Make a list of all the domesticated species in the msleep
dataset, in alphabetical order. Hint: Domesticated species have the entry “domesticated” in the column conservation
.
# R code goes here.
For the different vore classifications, tally how many species are awake for at least 18 hours. Hint: Use the function tally()
.
# R code goes here.
Using the function top_n()
, identify the top-10 least-awake animals and list them from least awake to most awake. Explain why this analysis gives you 11 results instead of 10. Hint: Before calling top_n()

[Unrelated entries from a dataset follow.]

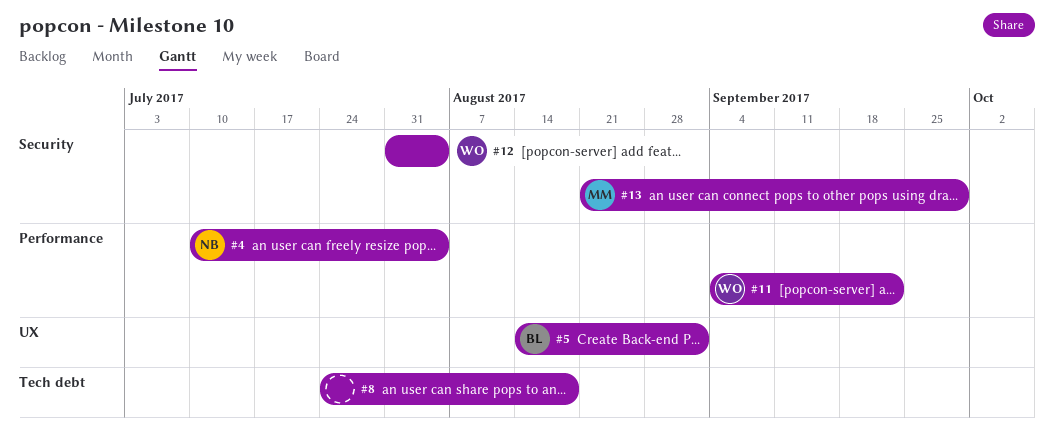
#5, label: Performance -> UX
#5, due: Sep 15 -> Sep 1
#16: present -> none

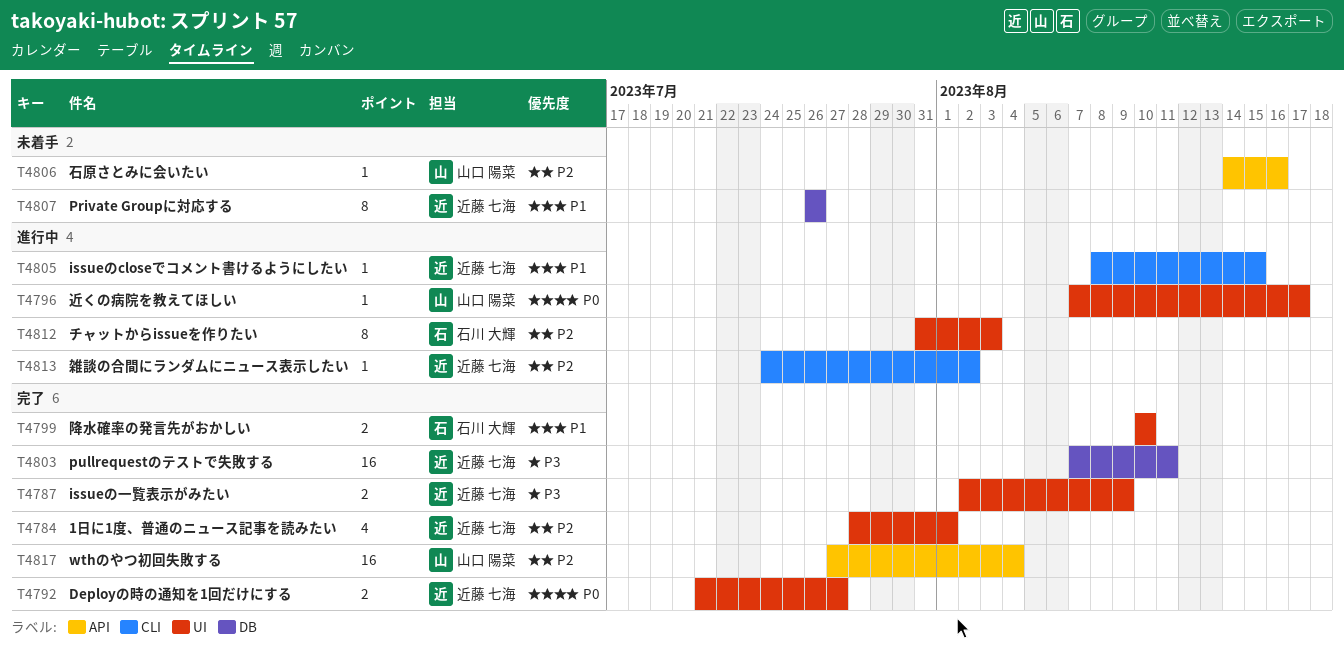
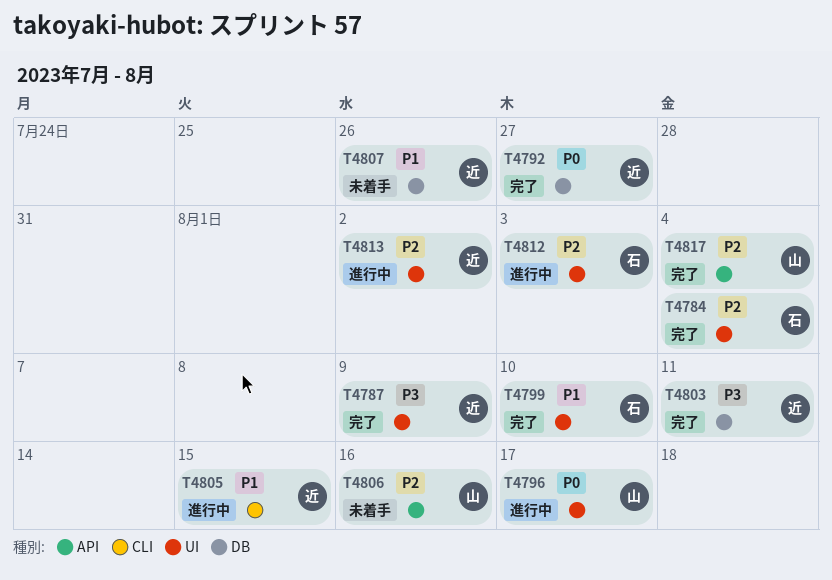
T4784, owner: 近藤 七海 -> 石川 大輝
T4784, due: Aug 1 -> Aug 4
T4792, label: UI -> DB
T4813, label: CLI -> UI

, use the function select()
to extract the two columns name
and sleep_total
, in that order.
# R code goes here.
Considering only carnivores and herbivores, make a plot of the percent of time each animal is in REM sleep (out of the total sleep time) vs. the animal’s total sleep time. Hint: Use the operator |
to indicate logical OR in the filter()
function.
# R code goes here.
The diamonds
dataset provided by ggplot2 provides information about quality and price of 53940 diamonds:
head(diamonds)
## # A tibble: 6 x 10
## carat cut color clarity depth table price x y z
## <dbl> <ord> <ord> <ord> <dbl> <dbl> <int> <dbl> <dbl> <dbl>
## 1 0.23 Ideal E SI2 61.5 55 326 3.95 3.98 2.43
## 2 0.21 Premium E SI1 59.8 61 326 3.89 3.84 2.31
## 3 0.23 Good E VS1 56.9 65 327 4.05 4.07 2.31
## 4 0.290 Premium I VS2 62.4 58 334 4.2 4.23 2.63
## 5 0.31 Good J SI2 63.3 58 335 4.34 4.35 2.75
## 6 0.24 Very Good J VVS2 62.8 57 336 3.94 3.96 2.48
The best cuts of diamonds are “Very Good”, “Premium”, and “Ideal”. Make a table that selects only those diamonds, and find the minimum, median, and maximum price for each cut. Hint: The operator %in%
is helpful for selecting the diamond cuts.
# R code goes here.
For each of the different diamond cuts, calculate the mean carat level among the diamonds whose price falls within 10% of the most expensive diamond for that cut.
# R code goes here.
For each of the different diamond cuts, calculate the mean carat level among the top-10% most expensive diamonds.
# R code goes here.
Make a table that contains the median price for each combination of cut
and clarity
, and arrange the final table in descending order of median price.
# R code goes here.
Now arrange the same table first by cut and then within each cut group by median price.
# R code goes here.
For the diamonds
data set, separately for each diamond cut, calculate the percentage of diamonds with a price above $10,000, and the median carat value for diamonds priced $10,000 or more.
# R code goes here.